Ama işin aslı kendisini Bosna Hersek ve Azerbaycan için
feda etti.
Bu arada da Bush seçimi kaybetmiş, Clinton’dan
randevu alınmıştı, 25 dakikalık bir randevuydu ama aşağı yukarı bir
buçuk saat görüştük. Rahmetli diyordu ki; "Ben 15-20 gün
burada kalırsam, ameliyat olursam Bosna Hersek’te, Azerbaycan’da
kan gövdeyi götürüyor." Bugün Bosna Hersek kurulduysa
sayın Turgut Özal'a borçlular. Yorgundu ama Türk dünyası için
Müslüman dünyası için maalesef sağlığına fazla dikkat etmedi. "
TANIK NELER SÖYLEDİ?
[PAGE]HACETTEPE'DEKİ TANIKTAN ŞOK SÖZLER
İşte NTV'deki programda Hamza Yavuzyılmaz isimli görgü tanığının
anlattıkları...
Hacettepe'ye bu 67 model araç yaklaştığında acil serviste eşinin
rahatsızlığı nedeniyle orada olan bir tanık şu anda işadamı Hamza
Yavuzyılmaz bire bir tanık oluyor indirişine ve acil servise
getirilişine.
Hamza Yavuzyılmaz: Ben o dönemden iki üç ay önceye
kadar o dönemin Genelkurmay Başkanı Doğan Güreş'in yakın
postasıydım. O dönemden iki üç sonra eşim üniversitenin yurdunda
kalıyordu ben de Antalya'ya dönmüştüm. Dolayısıyla onun bir gün
öncesini anlatmak gerekiyor aslında. Bir gün önce eşim telefona
yetişmek için merdivenlerden aşağı inerken ayağını burkuyor o ara
geçici alçıya alıyorlar. Ben otobüse binip sabah orada oluyorum.
Hemen eşimi alıyorum 9- 10 arası Hacettepe Acili'ne giriyoruz.
Fakat orada dosyamızı açtırıyoruz acil bölümünde rahmetli Özal'ın kaldığı yerin iki oda yanında kalıyoruz. Doktor arıyoruz doktor yok. Müracaata gidiyorum bekleyin siz doktor gelecek çıkmayın diyorlar. Yaklaşık yarım saat bekliyoruz biz anda bir kargaşa oldu bir polis motosikleti geldi cumhurbaşkanını getiriyorlar dedi. Ben onu duyunca hemen doktoru aramaya başladım ayağında geçici olduğu için bir an önce alınıp normal alçıya alınması gerekiyor kangren olabileceğini söylediler bir gün önce. Ben tekrar müracaata yöneliyorum o ara baktım Mercedes kapıya geldi iki koruma ve bir şoför vardı bir tanesi de sedyenin yanındaydı. Sedyeye resmen çuval biri oturtuldu.
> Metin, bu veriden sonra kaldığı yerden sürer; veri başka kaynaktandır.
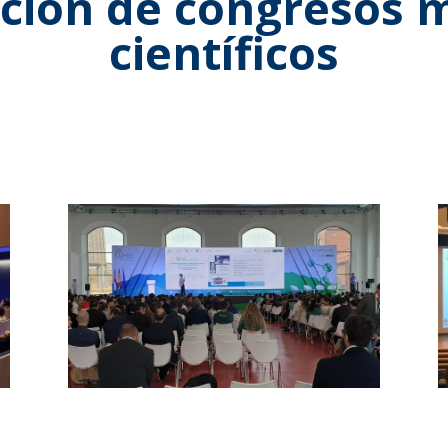
ción de congresos 
científicos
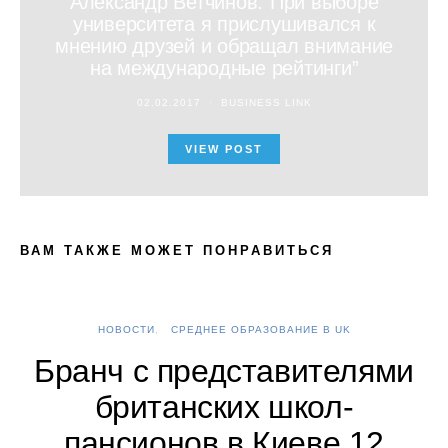
Александр Ветчинов:”При выборе
университета я прислушивался к
мнению друзей и обращал внимание
на международные рейтинги”
02.02.2017
BUSINESS LINK
VIEW POST
ВАМ ТАКЖЕ МОЖЕТ ПОНРАВИТЬСЯ
НОВОСТИ
СРЕДНЕЕ ОБРАЗОВАНИЕ В UK
А
Бранч с представителями
британских школ-
пансионов в Киеве 12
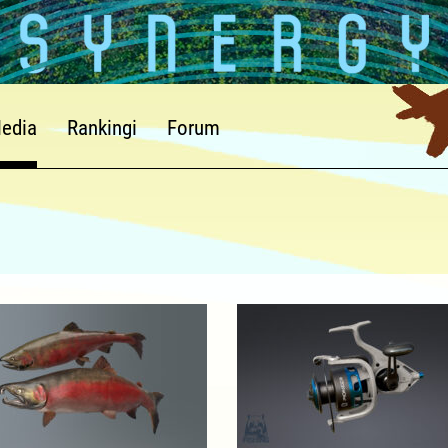
edia
Rankingi
Forum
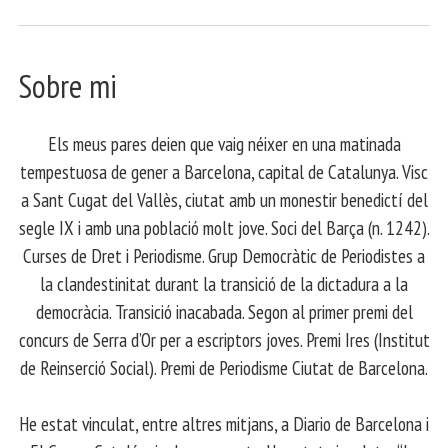
Sobre mi
Els meus pares deien que vaig néixer en una matinada
tempestuosa de gener a Barcelona, capital de Catalunya. Visc
a Sant Cugat del Vallès, ciutat amb un monestir benedictí del
segle IX i amb una població molt jove. Soci del Barça (n. 1242).
Curses de Dret i Periodisme. Grup Democràtic de Periodistes a
la clandestinitat durant la transició de la dictadura a la
democràcia. Transició inacabada. Segon al primer premi del
concurs de Serra d’Or per a escriptors joves. Premi Ires (Institut
de Reinserció Social). Premi de Periodisme Ciutat de Barcelona.
​ He estat vinculat, entre altres mitjans, a Diario de Barcelona i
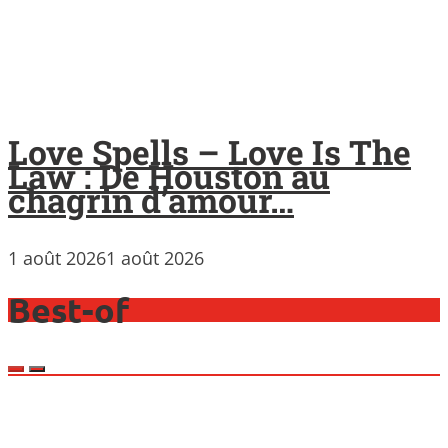
Love Spells – Love Is The
Law : De Houston au
chagrin d’amour…
1 août 2026
1 août 2026
Best-of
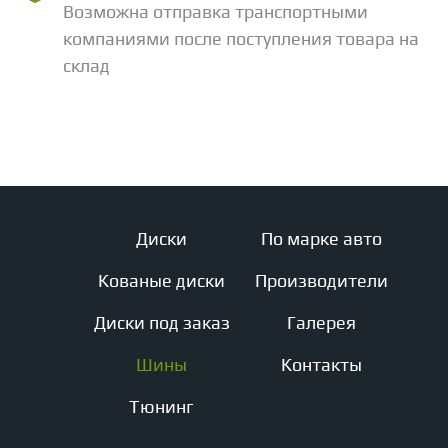
Возможна отправка транспортными
компаниями после поступления товара на
склад
Диски
По марке авто
Кованые диски
Производители
Диски под заказ
Галерея
Шины
Контакты
Тюнинг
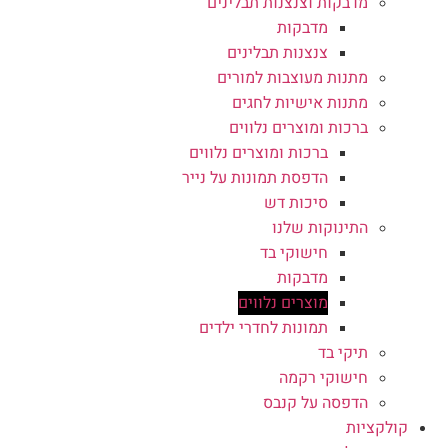
מדבקות וצנצנות תבלינים
מדבקות
צנצנות תבלינים
מתנות מעוצבות למורים
מתנות אישיות לחגים
ברכות ומוצרים נלווים
ברכות ומוצרים נלווים
הדפסת תמונות על נייר
סיכות דש
התינוקות שלנו
חישוקי בד
מדבקות
מוצרים נלווים
תמונות לחדרי ילדים
תיקי בד
חישוקי רקמה
הדפסה על קנבס
קולקציות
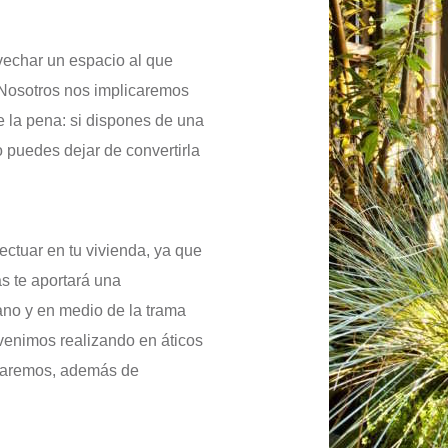
ovechar un espacio al que
. Nosotros nos implicaremos
 la pena: si dispones de una
o puedes dejar de convertirla
ctuar en tu vivienda, ya que
s te aportará una
ano y en medio de la trama
 venimos realizando en áticos
ladaremos, además de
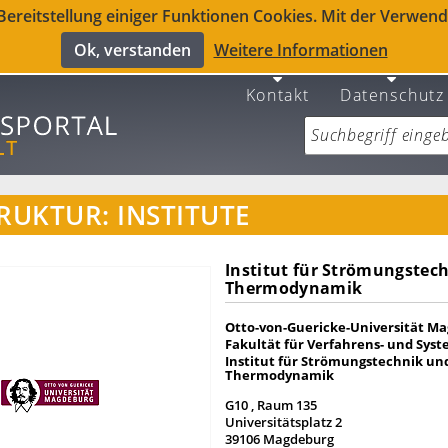
reitstellung einiger Funktionen Cookies. Mit der Verwendu
Ok, verstanden
Weitere Informationen
Kontakt
Datenschutz
RUKTUR: INSTITUTE
Institut für Strömungstec
Thermodynamik
Otto-von-Guericke-Universität M
Fakultät für Verfahrens- und Sys
Institut für Strömungstechnik un
Thermodynamik
G10 , Raum 135
Universitätsplatz 2
39106 Magdeburg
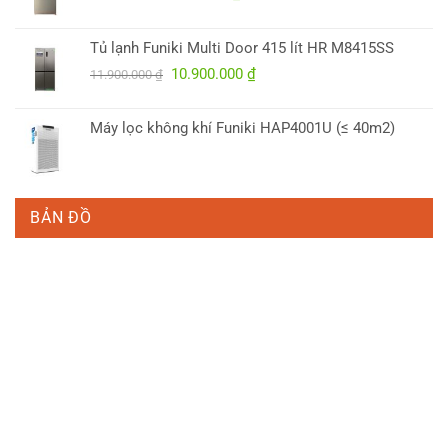
gốc
hiện
là:
tại
Tủ lạnh Funiki Multi Door 415 lít HR M8415SS
5.700.000 ₫.
là:
Giá
Giá
10.900.000
₫
4.950.000 ₫.
11.900.000
₫
gốc
hiện
là:
tại
Máy lọc không khí Funiki HAP4001U (≤ 40m2)
11.900.000 ₫.
là:
10.900.000 ₫.
BẢN ĐỒ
İki hademe o odaya onu soktular. Ben inlerken sedyede oturduğunu gördük biz eşim de o zaman nişanlım beraber bakıyoruz kimse yok koridorda. İçeri girer girmez sedyenin üzerinde midesini tutarak sanki kramp geçiriyor gibi resmen inliyordu. Korumanın biri bize doğru koştu biri diğer tarafa koştu her tarafı boşalttılar. Bize de geri gidin diye talimat verdiler. Bir koruması içerde kaldı. Ben ara ara çıkıyorum merakımdan daha önce hiç görmedim ben rahmetli cumhurbaşkanımızı ama o anda inanılmaz derecede içim koptu başındaki koruma yalvarıyor doktor bulun diyor. Sedyeyi dikine koydukları için kapı sedyeye dayalı duruyordu.
Bildiğimiz hasta sedyesi yani yatırılarak sokulabilirdi ama
orada oturarak duruyordu ve koruma yalvarırcasına bağırıyordu
doktor bulun diye. Bir koruma koşarak yanına geldi ne oluyor dedi
doktor bulun diye hala bağırıyordu. Sonra bir ara genç doktor gibi
bir şey geldi baktı başında durdu oda koşmaya başladı müracaata
doğru. Ben bu arada yanına gittim korumaya sanki yardım edeceğim
ama mümkün değil cumhurbaşkanımızı bakıyorum inlemeye devam ediyor.
Midesini tutuyor ve kasıyor kendini.
Emin misiniz? Sizden başka tanık var mıydı
orada?
Hamza Yavuzyılmaz: Kesinlikle yaşıyordu. Eşim hem
kendi acısı hem de sanki cumhurbaşkanımız orada yardım diliyor
gibiydi çok üzücü bir sahne. Birisi sanki onu oraya attı ve gitti
bir durum vardı. Hatta biz çelişkiye düştük bunlar cumhurbaşkanına
bakmıyor bize nasıl bakacaklar. Ben o anda bir anda müracaata doğru
yöneldim diğer koruma galeri boşluğuna doğru gitti orada
tırabzanlara dayalı üç dört tane doktor katlardan çıkıyor, bakıyor
ve kaçıyorlar içeri. Yaklaşık 1-1.5 saat filan gibi bir vakit
geçirdik orada o sürede kimse müdahale etmedi.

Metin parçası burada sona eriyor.